Step aside Socrates and Aristotle fans, there’s a new philosopher on the Hillsdale scene: senior Emma De Nooy.

“I actually thought about dropping out at the beginning of this semester to go cook for somebody,” De Nooy said. “I didn’t because I’m a senior, so I might as well finish.”

De Nooy is completing her major in rhetoric and public address with a minor in dance, but her real passions lie in the kitchen.

Her husband, Micah Miller, thinks her approach to cooking, baking, and all things food essentially makes her a philosopher. Instead of debating people in a town square, De Nooy brings homemade goods to classes, experiments with ingredients she doesn’t even like, and now works as a baker for Rough Draft.

“She does what a philosopher should, which is love something dearly just for its own sake,” De Nooy’s husband Micah Miller said. “She very sincerely adores it.”

But this is a relatively newfound passion for De Nooy. She didn’t grow up helping out in the kitchen, mostly because she was one of seven children.

“My mom just didn’t have the time, so I would watch videos and read cookbooks,” De Nooy said. “I had an internship here one summer, and I had to start cooking for myself. I started cooking and realized how much I had picked up on from those years.”

What began as a necessity soon evolved into a core part of her identity as she began experimenting with all kinds of recipes for various events.

“Across the time we’ve been together, which is now about two and a half years, it’s become evident that food is a factor of identity for Emma,” Miller said. “A lot of who she is is centered on it, even though it started off as a hobby.”

De Nooy loves sharing her baking so much she even baked for her own wedding last summer: brown butter Earl Grey shortbread cookies topped with edible flowers.

“When I was interviewing for Rough Draft, I said in my letter that I had no professional experience,” De Nooy said. “But I baked a bunch of these really fancy cookies for my wedding, and I thought that was a testament to my skill. I thought my cookies were good enough for my own wedding, so they’re probably pretty good.”

Marty Hubbard, owner of Rough Draft, applauds De Nooy’s baking abilities.

“Emma has really brought a fresh perspective to our menu,” Hubbard said. “Her creativity in the kitchen is remarkable.”

Though more people are now learning about her skill through the goods at Rough Draft, she’s best known for her scones. Every year for the Cravats and Bluestockings club — a group that celebrates the Regency period — De Nooy makes more than 150 scones for the Regency Ball celebration. When people started asking for her recipe and complimenting her work, De Nooy realized she had struck scone gold.
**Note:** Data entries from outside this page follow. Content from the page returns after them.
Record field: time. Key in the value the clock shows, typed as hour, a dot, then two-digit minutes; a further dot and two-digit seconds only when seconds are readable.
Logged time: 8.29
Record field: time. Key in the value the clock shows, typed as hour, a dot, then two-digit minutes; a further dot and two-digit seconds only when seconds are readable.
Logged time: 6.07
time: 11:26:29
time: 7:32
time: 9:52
“I’ll get an idea, like recently I was in the middle of class and I thought ‘I should make a maple bacon scone,’ and if I’ve thought of this, I know probably 10 other people have thought about it,” De Nooy said. “I’ll look up as many recipes as I can for the same idea, and then I will pick aspects from each I think will work. That’s what I did with my scones, I tweaked them until I had my own recipe.”

Students who pass through Kendall Hall at any point during the later half of the week might stumble into De Nooy as she grips a tupperware container full of treats to share with her honors thesis class.
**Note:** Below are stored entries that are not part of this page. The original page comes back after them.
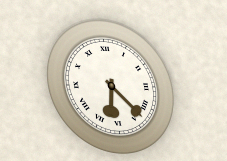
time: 6:23
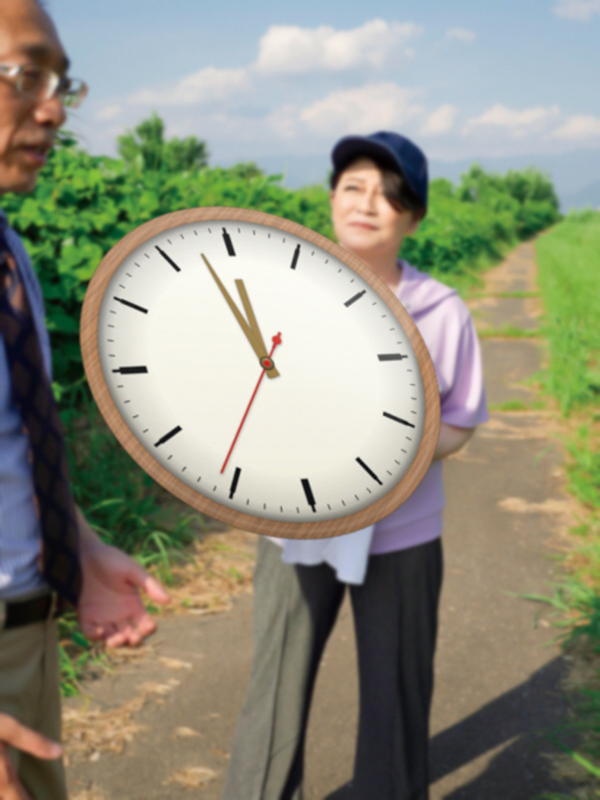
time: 11:57:36
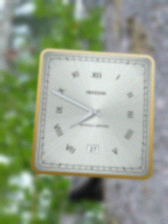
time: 7:49
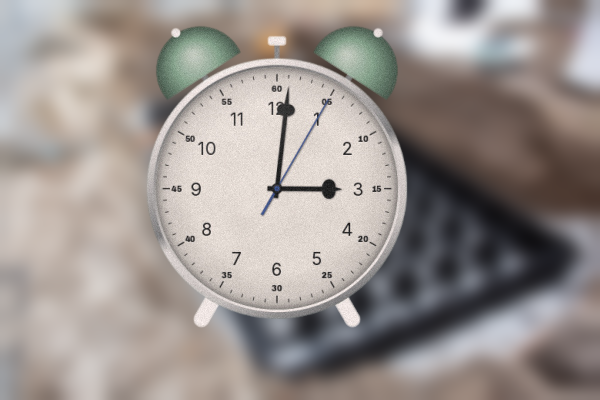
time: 3:01:05
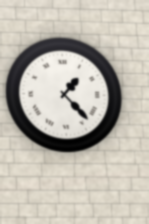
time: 1:23
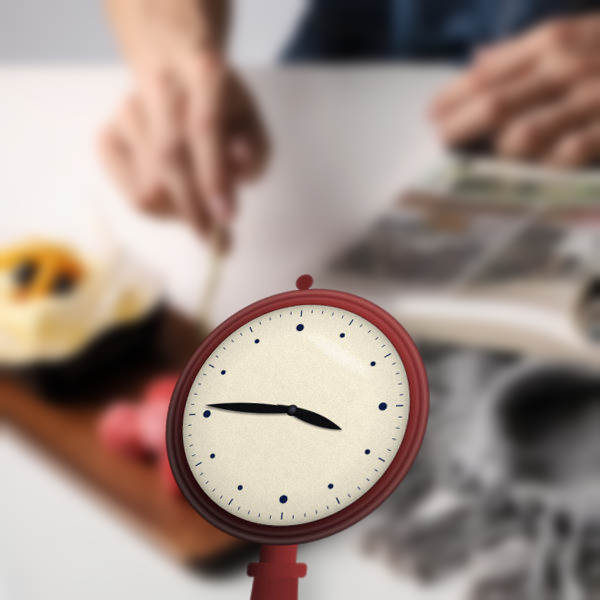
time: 3:46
“I think it adds a certain amount of camaraderie to our meetings,” said senior Hannah Pautz, a member of De Nooy’s honors thesis class. “That probably would have grown regardless since there are so few of us. However, adding a treat at the beginning as an ice breaker definitely sped up the process. It starts all of us out in such a good mood, it sucks out some of the nerves of the impending peer review.”
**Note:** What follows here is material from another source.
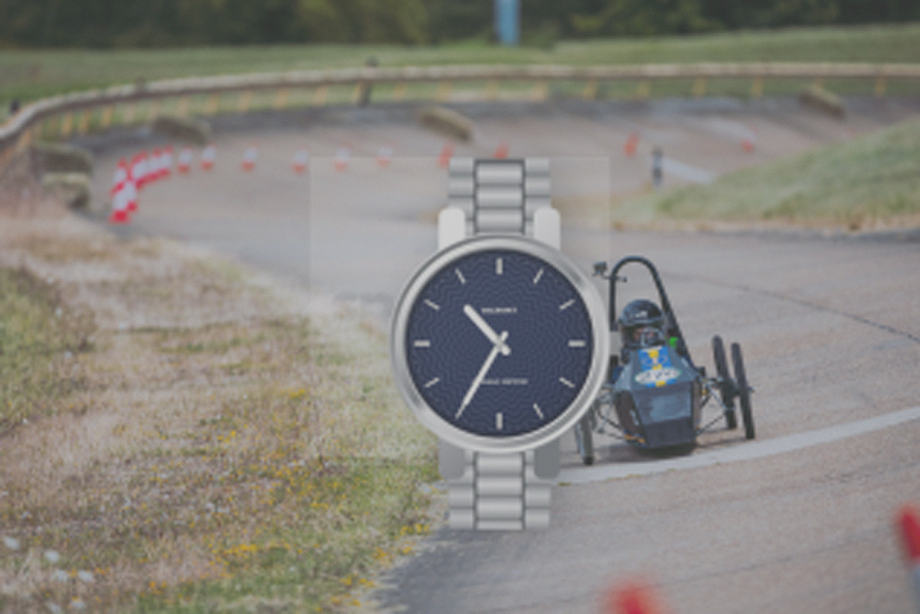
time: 10:35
De Nooy also spends time learning recipes and styles of cooking she doesn’t even like.

“I made chicken schnitzel for my husband the other day, and I hated it,” De Nooy said. “But it was a new recipe that utilizes a new technique I’ve never tried before. I had to do it. I plan to learn everything I can about food.”

For De Nooy, post-graduation plans are up in the air, but she plans to continue exploring her wildest culinary fantasies, both in her personal and professional life. She may be only a couple years into her cooking journey, but her future holds many new opportunities – and many new baked goods – because to her, there’s no other option.

“Everyone loves food, and that’s valid,” De Nooy said. “I bake and I cook because I love food for itself. Writers, artists, people who play sports all talk about their ‘thing’ and they say that they lose themselves in it. I never got that feeling until I started working with food. With anything you truly, deeply love, there’s an unspeakable magic about it.”